In 2011, a U.S. Census report determined that 71\% of college students are working students. A researcher thinks this percentage has changed and surveys 186 college students. The researcher reports that 123 of the 186 are working students. Is there evidence to support the researcher's claim at the $1 \%$ significance level?
Find the p-value. Round to four decimal places.

Step 1 ：The problem is asking for a p-value, which is a measure of the probability that an observed difference could have occurred just by random chance. In this case, we are testing the claim that the proportion of working students has changed from the 2011 Census report of 71%.

Step 2 ：The p-value is calculated using a hypothesis test for a proportion. The null hypothesis (H0) is that the proportion of working students is still 71%, and the alternative hypothesis (H1) is that the proportion has changed.

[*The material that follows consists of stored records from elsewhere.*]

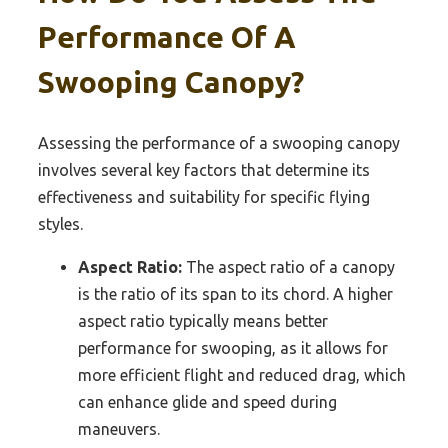
Performance Of A
Swooping Canopy?
Assessing the performance of a swooping canopy
involves several key factors that determine its
effectiveness and suitability for specific flying
styles.
Aspect Ratio:
The aspect ratio of a canopy
is the ratio of its span to its chord. A higher
aspect ratio typically means better
performance for swooping, as it allows for
more efficient flight and reduced drag, which
can enhance glide and speed during
maneuvers.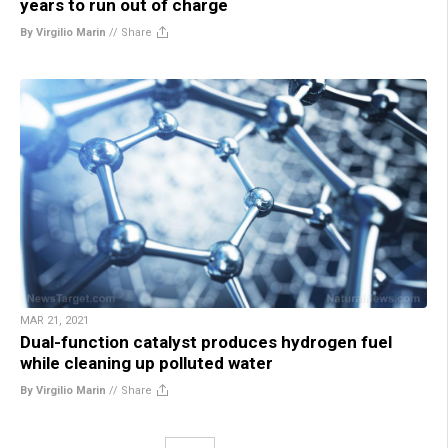
years to run out of charge
By Virgilio Marin
//
Share
MAR 21, 2021
Dual-function catalyst produces hydrogen fuel
while cleaning up polluted water
By Virgilio Marin
//
Share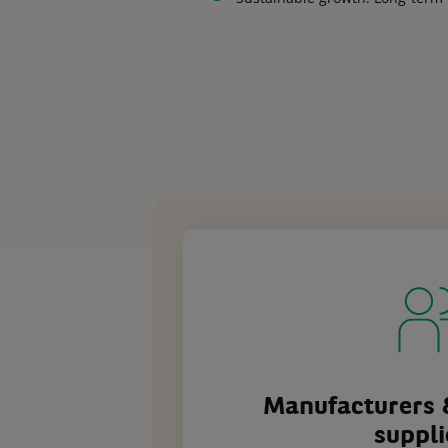
Manufacturers 
suppli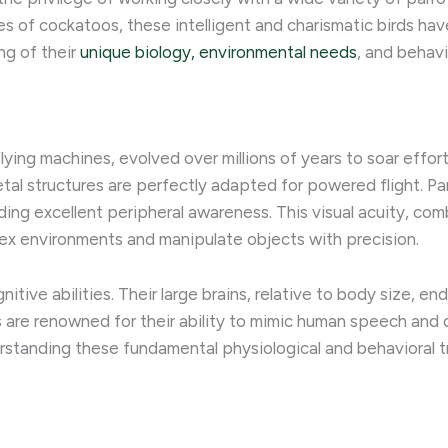
s of cockatoos, these intelligent and charismatic birds h
ng of their
unique biology, environmental needs
, and behavi
flying machines, evolved over millions of years to soar effort
etal structures are perfectly adapted for powered flight. Par
ding excellent peripheral awareness. This visual acuity, co
plex environments and manipulate objects with precision.
nitive abilities. Their large brains, relative to body size,
ots are renowned for their ability to mimic human speech and
rstanding these fundamental physiological and behavioral tr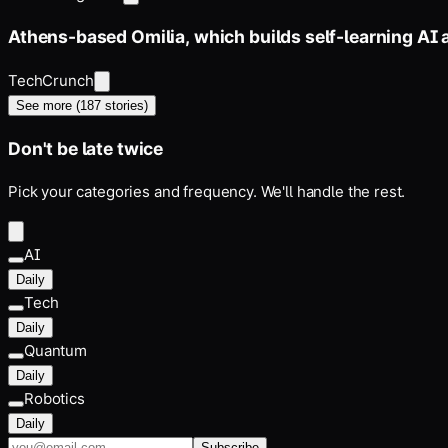
Athens-based Omilia, which builds self-learning AI 
TechCrunch
See more (
187
stories)
Don't be late twice
Pick your categories and frequency. We'll handle the rest.
AI
Daily
Tech
Daily
Quantum
Daily
Robotics
Daily
Subscribe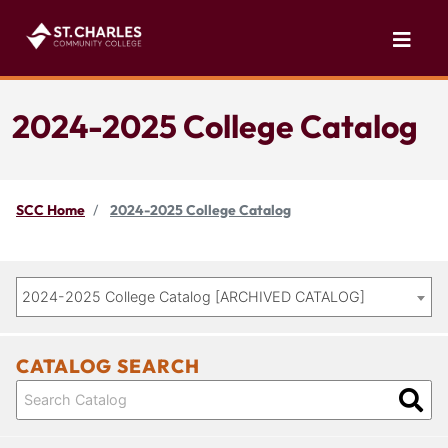
2024-2025 College Catalog
SCC Home
2024-2025 College Catalog
2024-2025 College Catalog [ARCHIVED CATALOG]
CATALOG SEARCH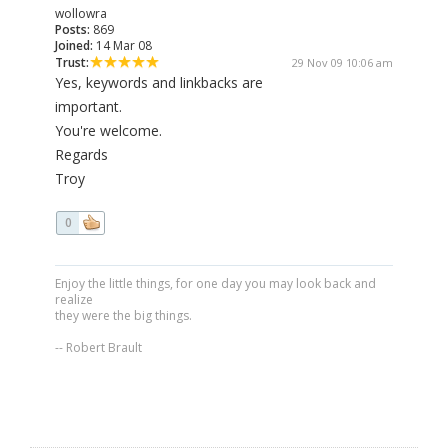
wollowra
Posts:
869
Joined:
14 Mar 08
Trust:
29 Nov 09 10:06 am
Yes, keywords and linkbacks are
important.
You're welcome.
Regards
Troy
0
Enjoy the little things, for one day you may look back and
realize
they were the big things.
-- Robert Brault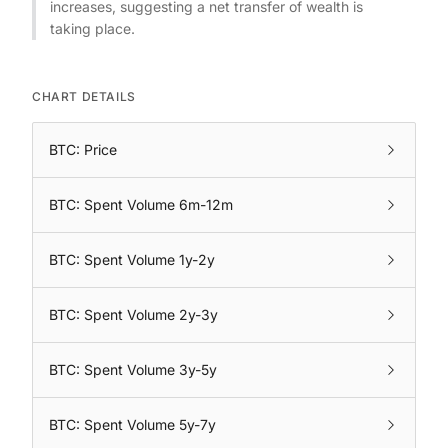
increases, suggesting a net transfer of wealth is
taking place.
CHART DETAILS
BTC: Price
BTC: Spent Volume 6m-12m
BTC: Spent Volume 1y-2y
BTC: Spent Volume 2y-3y
BTC: Spent Volume 3y-5y
BTC: Spent Volume 5y-7y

Step 3 ：We can use a z-test for proportions to calculate the test statistic, and then find the p-value from the standard normal distribution. The formula for the z-test statistic is: \(z = \frac{{p_{hat} - p0}}{{\sqrt{{(p0 * (1 - p0)) / n}}}}\) where \(p_{hat}\) is the sample proportion, \(p0\) is the proportion under the null hypothesis, and \(n\) is the sample size.

Step 4 ：Once we have the z-score, we can find the p-value by looking up the probability in the standard normal distribution and multiplying by 2 (since this is a two-tailed test).

Step 5 ：Given that \(p0 = 0.71\), \(n = 186\), \(x = 123\), \(p_{hat} = 0.6612903225806451\), and \(z = -1.4640083450190289\), we find that the p-value is 0.1432.

Step 6 ：The p-value is 0.1432, which is greater than the significance level of 0.01. This means that we do not have enough evidence to reject the null hypothesis. Therefore, there is not enough evidence to support the researcher's claim that the proportion of working students has changed from the 2011 Census report of 71%.

Step 7 ：Final Answer: The p-value is \(\boxed{0.1432}\).